2. Documenter les motifs de la rupture : il est recommandé de consigner par écrit les raisons qui ont conduit à envisager une rupture conventionnelle, indépendamment de la FIV ou de la grossesse.
3. Respecter scrupuleusement la procédure : les entretiens doivent être menés dans un climat serein, sans pression, et la salariée doit disposer de toutes les informations nécessaires pour prendre sa décision.
4. Prévoir une indemnité supérieure au minimum légal : cela peut démontrer la bonne foi de l’employeur et l’absence d’intention discriminatoire.
5. Mentionner explicitement l’état de grossesse dans la convention de rupture, si celui-ci est connu au moment de la signature.
Les recours possibles en cas de contentieux
Malgré ces précautions, un contentieux peut survenir si la salariée estime que son consentement a été vicié ou que la rupture est en réalité motivée par son état de grossesse ou son traitement FIV.
Dans ce cas, elle peut saisir le Conseil de prud’hommes pour demander l’annulation de la rupture conventionnelle et sa réintégration dans l’entreprise. Elle peut également réclamer des dommages et intérêts pour le préjudice subi.
Le juge examinera alors les circonstances de la rupture pour déterminer si le consentement de la salariée était libre et éclairé. Il vérifiera notamment :
– L’existence d’un différend préexistant entre les parties
– Le contexte de la rupture (réorganisation de l’entreprise, difficultés économiques, etc.)
– Le comportement de l’employeur avant et pendant la procédure de rupture
– Le montant de l’indemnité de rupture conventionnelle
Si le juge constate que la rupture conventionnelle dissimule en réalité un licenciement motivé par l’état de grossesse, il pourra prononcer la nullité de la rupture et ordonner la réintégration de la salariée. Il pourra également condamner l’employeur à verser des dommages et intérêts pour licenciement nul.
L’impact sur les droits sociaux de la salariée
La rupture conventionnelle d’une salariée en cours de FIV ou de grossesse peut avoir des conséquences importantes sur ses droits sociaux :
1. Assurance chômage : la salariée pourra bénéficier des allocations chômage, mais le versement sera suspendu pendant le congé maternité.

Votre objectif
Poursuivez l'extrait sur la rupture conventionnelle d'une salariée en cours de FIV ou de grossesse, en partant de sa dernière phrase.

Données fournies
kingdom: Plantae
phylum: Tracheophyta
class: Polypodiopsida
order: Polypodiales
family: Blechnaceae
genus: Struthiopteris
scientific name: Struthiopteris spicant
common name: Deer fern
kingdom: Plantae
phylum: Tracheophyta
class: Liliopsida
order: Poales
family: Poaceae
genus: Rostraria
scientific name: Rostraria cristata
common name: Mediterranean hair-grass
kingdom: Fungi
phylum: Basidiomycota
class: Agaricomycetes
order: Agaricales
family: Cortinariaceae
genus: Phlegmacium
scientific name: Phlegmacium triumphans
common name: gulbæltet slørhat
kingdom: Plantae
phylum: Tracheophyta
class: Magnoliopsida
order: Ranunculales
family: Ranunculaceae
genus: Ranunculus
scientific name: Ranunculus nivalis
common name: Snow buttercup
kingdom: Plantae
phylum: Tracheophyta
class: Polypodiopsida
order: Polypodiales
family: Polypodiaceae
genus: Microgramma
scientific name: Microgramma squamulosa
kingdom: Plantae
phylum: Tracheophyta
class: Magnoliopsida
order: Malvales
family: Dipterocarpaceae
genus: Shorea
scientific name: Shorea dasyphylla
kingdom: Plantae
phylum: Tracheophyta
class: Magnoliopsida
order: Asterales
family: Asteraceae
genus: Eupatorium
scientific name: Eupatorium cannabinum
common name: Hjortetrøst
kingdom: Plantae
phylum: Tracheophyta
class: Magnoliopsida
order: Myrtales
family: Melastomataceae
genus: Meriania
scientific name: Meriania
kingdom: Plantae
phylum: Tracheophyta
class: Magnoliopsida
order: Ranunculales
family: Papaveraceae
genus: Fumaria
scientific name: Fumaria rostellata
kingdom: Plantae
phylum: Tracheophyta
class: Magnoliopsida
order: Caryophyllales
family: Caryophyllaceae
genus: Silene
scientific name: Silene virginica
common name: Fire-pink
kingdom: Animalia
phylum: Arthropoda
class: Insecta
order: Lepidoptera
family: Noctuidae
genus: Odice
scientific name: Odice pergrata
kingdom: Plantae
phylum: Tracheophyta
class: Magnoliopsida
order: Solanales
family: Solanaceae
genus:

Résultat de l'exercice
2. Indemnités journalières : si la rupture intervient avant le début du congé maternité, la salariée ne pourra pas bénéficier des indemnités journalières versées par la Sécurité sociale pendant ce congé.
3. Couverture maladie : la salariée bénéficiera du maintien de ses droits à l’assurance maladie pendant un an après la rupture du contrat.
4. Retraite : les trimestres de congé maternité seront validés pour la retraite, même si la salariée n’est plus en activité.
Il est donc crucial pour la salariée d’être pleinement informée de ces conséquences avant de consentir à une rupture conventionnelle.
Les alternatives à la rupture conventionnelle
Face aux risques juridiques liés à la rupture conventionnelle dans le contexte d’une FIV ou d’une grossesse, d’autres options peuvent être envisagées :
1. Le congé sans solde : il permet à la salariée de s’absenter temporairement de l’entreprise tout en conservant son contrat de travail.
2. Le temps partiel : il peut être une solution pour concilier vie professionnelle et traitement FIV ou grossesse.
3. Le télétravail : il peut offrir plus de flexibilité à la salariée pour gérer ses rendez-vous médicaux.
4. La rupture conventionnelle différée : les parties peuvent convenir de repousser la date de rupture effective après la fin de la période de protection liée à la grossesse.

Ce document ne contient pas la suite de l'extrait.